Schizophrenia and bipolar disorder are two mental health conditions known for the disruptive, dysfunctional changes they can make in everyday human behavior. Mental health professionals view these two conditions as distinct from one another, and the American Psychiatric Association officially places them in separate categories of mental illness. However, according to the authors of a September 2013 study in the journal Biological Psychiatry, schizophrenia and bipolar disorder affect some of the same circuits inside the brain and differ fundamentally only in certain respects.
Schizophrenia Basics
Schizophrenia is the quintessential psychotic disorder defined by the presence of sensory hallucinations, delusional thinking and unusually disjointed thought processes, as well as non-psychosis-related symptoms such as a reduced ability to express emotion, a lack of personal motivation or an interest in pleasurable pursuits, and an inability or unwillingness to communicate verbally. The American Psychiatric Association places schizophrenia in a group of conditions called “schizophrenia spectrum and other psychotic disorders,” which also includes brief psychotic disorder, delusional disorder, schizoaffective disorder, schizotypal personality disorder and schizophreniform disorder.
Bipolar Disorder Basics
The name bipolar disorder is actually shared by two distinct conditions—bipolar I disorder and bipolar II disorder—that feature episodes of relatively extreme or relatively subdued mania and episodes of severe depression. Another condition, called cyclothymic disorder, combines less intense episodes of depression with relatively mild manic episodes. Together, these three conditions form the core of a category of ailments called “bipolar and related disorders.” While the most unique feature of bipolar illness is the presence of manic episodes, affected individuals actually commonly spend substantial amounts of time affected by depression, not mania.
Points of Overlap
Despite the official placement of schizophrenia and bipolar disorder in separate categories of mental illness, doctors have known for a long time that people diagnosed with one of these disorders often exhibit symptoms normally attributed to the other disorder.
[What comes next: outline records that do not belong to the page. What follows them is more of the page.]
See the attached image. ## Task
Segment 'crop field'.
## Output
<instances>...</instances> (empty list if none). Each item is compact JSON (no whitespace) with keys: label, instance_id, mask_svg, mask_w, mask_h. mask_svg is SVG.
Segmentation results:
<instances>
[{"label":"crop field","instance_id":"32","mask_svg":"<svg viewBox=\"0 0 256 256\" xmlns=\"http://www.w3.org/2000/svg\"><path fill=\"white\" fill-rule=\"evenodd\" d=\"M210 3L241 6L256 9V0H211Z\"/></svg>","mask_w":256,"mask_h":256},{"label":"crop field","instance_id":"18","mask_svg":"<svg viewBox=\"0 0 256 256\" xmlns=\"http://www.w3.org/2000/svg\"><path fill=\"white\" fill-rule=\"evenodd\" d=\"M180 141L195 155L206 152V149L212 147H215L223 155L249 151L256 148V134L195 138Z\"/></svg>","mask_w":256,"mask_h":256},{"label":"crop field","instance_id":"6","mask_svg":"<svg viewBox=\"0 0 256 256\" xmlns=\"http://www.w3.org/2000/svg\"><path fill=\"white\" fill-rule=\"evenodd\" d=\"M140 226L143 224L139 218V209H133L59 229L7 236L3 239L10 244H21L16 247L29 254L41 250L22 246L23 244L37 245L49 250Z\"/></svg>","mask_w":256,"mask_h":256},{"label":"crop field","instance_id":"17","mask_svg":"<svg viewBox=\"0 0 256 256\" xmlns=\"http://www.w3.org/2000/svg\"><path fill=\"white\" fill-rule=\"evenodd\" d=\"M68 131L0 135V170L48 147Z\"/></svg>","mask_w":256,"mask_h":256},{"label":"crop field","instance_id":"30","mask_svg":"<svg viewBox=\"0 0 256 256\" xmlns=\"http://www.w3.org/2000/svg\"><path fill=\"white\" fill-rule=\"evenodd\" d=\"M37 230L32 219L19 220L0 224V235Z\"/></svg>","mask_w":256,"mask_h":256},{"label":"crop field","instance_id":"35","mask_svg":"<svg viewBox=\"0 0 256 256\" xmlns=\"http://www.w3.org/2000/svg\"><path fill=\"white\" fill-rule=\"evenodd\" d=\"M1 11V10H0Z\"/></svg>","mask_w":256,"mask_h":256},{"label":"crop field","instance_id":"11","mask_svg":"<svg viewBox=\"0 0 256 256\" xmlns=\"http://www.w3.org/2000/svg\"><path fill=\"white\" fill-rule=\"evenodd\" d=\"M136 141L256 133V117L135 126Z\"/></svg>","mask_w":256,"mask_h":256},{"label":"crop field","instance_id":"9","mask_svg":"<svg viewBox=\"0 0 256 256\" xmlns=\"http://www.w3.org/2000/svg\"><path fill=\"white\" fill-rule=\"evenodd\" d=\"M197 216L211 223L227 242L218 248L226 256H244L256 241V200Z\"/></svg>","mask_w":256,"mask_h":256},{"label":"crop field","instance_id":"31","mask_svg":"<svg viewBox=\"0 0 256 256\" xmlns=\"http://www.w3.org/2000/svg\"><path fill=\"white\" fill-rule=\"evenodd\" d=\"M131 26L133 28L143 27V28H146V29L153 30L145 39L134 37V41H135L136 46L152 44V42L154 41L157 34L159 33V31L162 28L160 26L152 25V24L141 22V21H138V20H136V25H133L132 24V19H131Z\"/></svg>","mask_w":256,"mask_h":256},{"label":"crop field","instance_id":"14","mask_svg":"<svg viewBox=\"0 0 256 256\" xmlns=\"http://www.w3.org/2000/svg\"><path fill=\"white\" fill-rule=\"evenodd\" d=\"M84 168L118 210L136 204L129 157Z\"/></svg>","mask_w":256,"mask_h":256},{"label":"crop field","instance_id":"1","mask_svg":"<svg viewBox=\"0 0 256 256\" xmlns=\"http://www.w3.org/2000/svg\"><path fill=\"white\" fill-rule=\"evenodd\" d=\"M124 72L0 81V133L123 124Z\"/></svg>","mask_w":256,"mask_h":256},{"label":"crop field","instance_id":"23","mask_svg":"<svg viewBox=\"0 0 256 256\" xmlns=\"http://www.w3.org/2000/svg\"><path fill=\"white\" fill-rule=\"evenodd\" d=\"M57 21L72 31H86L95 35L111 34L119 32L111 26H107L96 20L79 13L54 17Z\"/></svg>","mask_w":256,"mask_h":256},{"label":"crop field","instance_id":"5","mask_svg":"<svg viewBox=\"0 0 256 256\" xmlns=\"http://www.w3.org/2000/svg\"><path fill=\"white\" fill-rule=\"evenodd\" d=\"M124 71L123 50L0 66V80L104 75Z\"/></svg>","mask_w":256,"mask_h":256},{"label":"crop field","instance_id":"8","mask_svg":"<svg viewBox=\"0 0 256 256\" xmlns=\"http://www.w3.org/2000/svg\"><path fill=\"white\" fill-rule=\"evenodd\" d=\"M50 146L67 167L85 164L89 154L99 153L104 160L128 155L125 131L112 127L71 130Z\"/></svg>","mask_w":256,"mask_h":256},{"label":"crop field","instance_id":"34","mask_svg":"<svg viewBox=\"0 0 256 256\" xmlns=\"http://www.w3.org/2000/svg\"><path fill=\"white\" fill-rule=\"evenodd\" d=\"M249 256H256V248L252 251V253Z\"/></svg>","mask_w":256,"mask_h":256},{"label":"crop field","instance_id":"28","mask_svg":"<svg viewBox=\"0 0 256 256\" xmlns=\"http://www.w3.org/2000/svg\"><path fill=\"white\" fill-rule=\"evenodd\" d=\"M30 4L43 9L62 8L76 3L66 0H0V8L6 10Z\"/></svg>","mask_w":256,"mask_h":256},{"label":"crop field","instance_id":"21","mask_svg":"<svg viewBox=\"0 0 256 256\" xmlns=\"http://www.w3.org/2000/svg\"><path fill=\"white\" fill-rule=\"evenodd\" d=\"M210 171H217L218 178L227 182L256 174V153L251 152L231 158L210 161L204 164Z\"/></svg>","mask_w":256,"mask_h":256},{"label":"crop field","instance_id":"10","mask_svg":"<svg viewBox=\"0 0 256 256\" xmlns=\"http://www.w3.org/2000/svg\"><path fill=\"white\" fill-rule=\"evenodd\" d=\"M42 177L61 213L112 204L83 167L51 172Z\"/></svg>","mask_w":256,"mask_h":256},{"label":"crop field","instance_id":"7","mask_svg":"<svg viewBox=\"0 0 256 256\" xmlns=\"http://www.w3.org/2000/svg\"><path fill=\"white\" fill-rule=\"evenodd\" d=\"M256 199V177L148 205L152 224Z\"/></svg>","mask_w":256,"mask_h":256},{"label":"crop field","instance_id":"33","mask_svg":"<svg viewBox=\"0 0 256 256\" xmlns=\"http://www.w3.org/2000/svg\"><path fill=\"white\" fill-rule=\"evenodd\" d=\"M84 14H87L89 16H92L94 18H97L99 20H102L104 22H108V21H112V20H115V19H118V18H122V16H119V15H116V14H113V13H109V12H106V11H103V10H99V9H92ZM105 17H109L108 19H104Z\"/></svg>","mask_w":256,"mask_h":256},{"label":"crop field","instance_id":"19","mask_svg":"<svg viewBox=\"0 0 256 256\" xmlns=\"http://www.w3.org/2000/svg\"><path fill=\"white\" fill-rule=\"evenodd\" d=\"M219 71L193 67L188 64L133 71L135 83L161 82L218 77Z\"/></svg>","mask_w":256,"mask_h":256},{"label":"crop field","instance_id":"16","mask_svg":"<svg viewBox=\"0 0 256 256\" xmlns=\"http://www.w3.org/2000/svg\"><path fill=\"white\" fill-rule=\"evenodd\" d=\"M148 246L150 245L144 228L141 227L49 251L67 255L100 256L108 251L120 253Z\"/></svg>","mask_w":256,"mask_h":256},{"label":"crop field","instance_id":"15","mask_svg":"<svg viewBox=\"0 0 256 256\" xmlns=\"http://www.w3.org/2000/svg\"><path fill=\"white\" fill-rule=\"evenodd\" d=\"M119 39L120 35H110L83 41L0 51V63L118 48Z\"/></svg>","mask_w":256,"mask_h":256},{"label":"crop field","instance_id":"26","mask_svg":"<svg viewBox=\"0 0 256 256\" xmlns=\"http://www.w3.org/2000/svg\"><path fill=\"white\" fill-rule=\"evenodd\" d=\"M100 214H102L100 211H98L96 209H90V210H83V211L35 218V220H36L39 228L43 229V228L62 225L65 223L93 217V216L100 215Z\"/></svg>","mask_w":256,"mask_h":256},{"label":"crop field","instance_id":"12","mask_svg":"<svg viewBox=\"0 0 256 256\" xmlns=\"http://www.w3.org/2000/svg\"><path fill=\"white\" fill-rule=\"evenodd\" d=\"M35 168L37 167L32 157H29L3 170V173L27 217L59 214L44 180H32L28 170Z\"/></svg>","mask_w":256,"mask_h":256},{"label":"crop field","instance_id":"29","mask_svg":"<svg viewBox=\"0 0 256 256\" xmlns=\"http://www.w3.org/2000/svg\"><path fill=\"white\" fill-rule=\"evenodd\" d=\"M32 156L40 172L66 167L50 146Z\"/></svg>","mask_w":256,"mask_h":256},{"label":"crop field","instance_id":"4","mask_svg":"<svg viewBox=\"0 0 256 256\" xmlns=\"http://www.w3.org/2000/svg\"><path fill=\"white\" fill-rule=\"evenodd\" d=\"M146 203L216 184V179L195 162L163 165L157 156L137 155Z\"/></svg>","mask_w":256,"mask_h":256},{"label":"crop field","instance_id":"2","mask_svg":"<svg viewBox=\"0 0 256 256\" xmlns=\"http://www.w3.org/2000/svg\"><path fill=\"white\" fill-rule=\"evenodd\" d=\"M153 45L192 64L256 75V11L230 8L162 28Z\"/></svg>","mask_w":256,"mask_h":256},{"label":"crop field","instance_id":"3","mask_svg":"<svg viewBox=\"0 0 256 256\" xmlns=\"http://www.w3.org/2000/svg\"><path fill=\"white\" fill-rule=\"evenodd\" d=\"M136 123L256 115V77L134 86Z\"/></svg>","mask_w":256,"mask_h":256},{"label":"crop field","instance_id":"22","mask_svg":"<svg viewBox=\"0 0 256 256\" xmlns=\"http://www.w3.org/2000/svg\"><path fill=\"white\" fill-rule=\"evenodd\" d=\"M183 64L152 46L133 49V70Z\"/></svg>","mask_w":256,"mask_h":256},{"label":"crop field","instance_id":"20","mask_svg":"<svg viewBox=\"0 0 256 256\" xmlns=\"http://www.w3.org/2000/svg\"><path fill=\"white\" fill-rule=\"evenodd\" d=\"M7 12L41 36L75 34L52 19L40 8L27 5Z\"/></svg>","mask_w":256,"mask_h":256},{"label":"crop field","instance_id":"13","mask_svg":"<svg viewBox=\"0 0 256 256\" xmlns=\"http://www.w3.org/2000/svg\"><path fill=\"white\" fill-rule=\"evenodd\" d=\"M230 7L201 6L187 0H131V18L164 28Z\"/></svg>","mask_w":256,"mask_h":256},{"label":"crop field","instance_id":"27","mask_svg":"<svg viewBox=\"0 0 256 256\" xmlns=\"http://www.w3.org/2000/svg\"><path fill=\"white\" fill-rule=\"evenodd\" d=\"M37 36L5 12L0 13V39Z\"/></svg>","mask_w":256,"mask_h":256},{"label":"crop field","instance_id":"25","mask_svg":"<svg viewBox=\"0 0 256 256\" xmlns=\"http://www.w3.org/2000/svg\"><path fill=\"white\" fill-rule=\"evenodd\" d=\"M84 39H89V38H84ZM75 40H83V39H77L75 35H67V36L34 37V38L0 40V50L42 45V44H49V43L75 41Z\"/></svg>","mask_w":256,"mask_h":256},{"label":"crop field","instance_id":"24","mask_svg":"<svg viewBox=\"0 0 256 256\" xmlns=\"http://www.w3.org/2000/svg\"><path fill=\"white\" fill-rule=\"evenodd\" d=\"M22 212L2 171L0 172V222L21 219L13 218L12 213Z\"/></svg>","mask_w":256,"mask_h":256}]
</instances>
For example, an individual diagnosed with a bipolar illness may develop the delusions and hallucinations usually associated with schizophrenia or other psychotic disorders closely related to schizophrenia. In turn, an individual diagnosed with schizophrenia can develop agitated states of mind that strongly resemble mania, and can also develop emotionally flat states of mind that bear some resemblance to depression. In fact, in any given person, the symptoms of the two disorders can overlap to such a degree that professionals in the field may have problems telling them apart, even after extensive observation and review.
New Findings
In the study in Biological Psychiatry, a team of researchers sought to deepen the understanding of the connection between schizophrenia and bipolar illness. All of the participating researchers belonged to a multi-institutional project called the Bipolar & Schizophrenia Network on Intermediate Phenotypes (BSNIP). During the current study, they examined the brain functions of large numbers of people affected by bipolar disorder or schizophrenia, then compared those functions to the brain functions of healthy relatives of the affected individuals, as well as to the brain functions of unrelated people in good health with no history of mental illness. After completing their comparisons, the researchers came to several conclusions. First, they determined that malfunctions in a total of seven separate brain circuits account for all of the symptoms associated with both schizophrenia and bipolar illness. They also concluded that schizophrenia and bipolar illness produce similar malfunctions in the brain circuits responsible for providing control over all conscious mental functions. In addition, the researchers concluded that schizophrenia and bipolar illness manifest in different ways for two basic reasons. First, generally speaking, the problems in conscious brain function found in people with schizophrenia are more severe than the same types of problems found in people with bipolar illness. Also, people with schizophrenia have problems in a greater overall number of brain circuits than people with various forms of bipolar disorder.
Considerations
After examining the brain functions of the healthy relatives of bipolar and schizophrenic individuals, the authors of the study in Biological Psychiatry concluded that these people have substantially less severe, but still detectable, malfunctions in the brain circuits responsible for producing schizophrenia and bipolar disorder. For this and other reasons, the authors believe that it’s possible that schizophrenia and bipolar illness sit on a single spectrum of brain circuit function that extends all the way from complete health to severe mental illness. They also believe that this possibility underscores the limitations of classifying mental illnesses in separate, supposedly unrelated categories.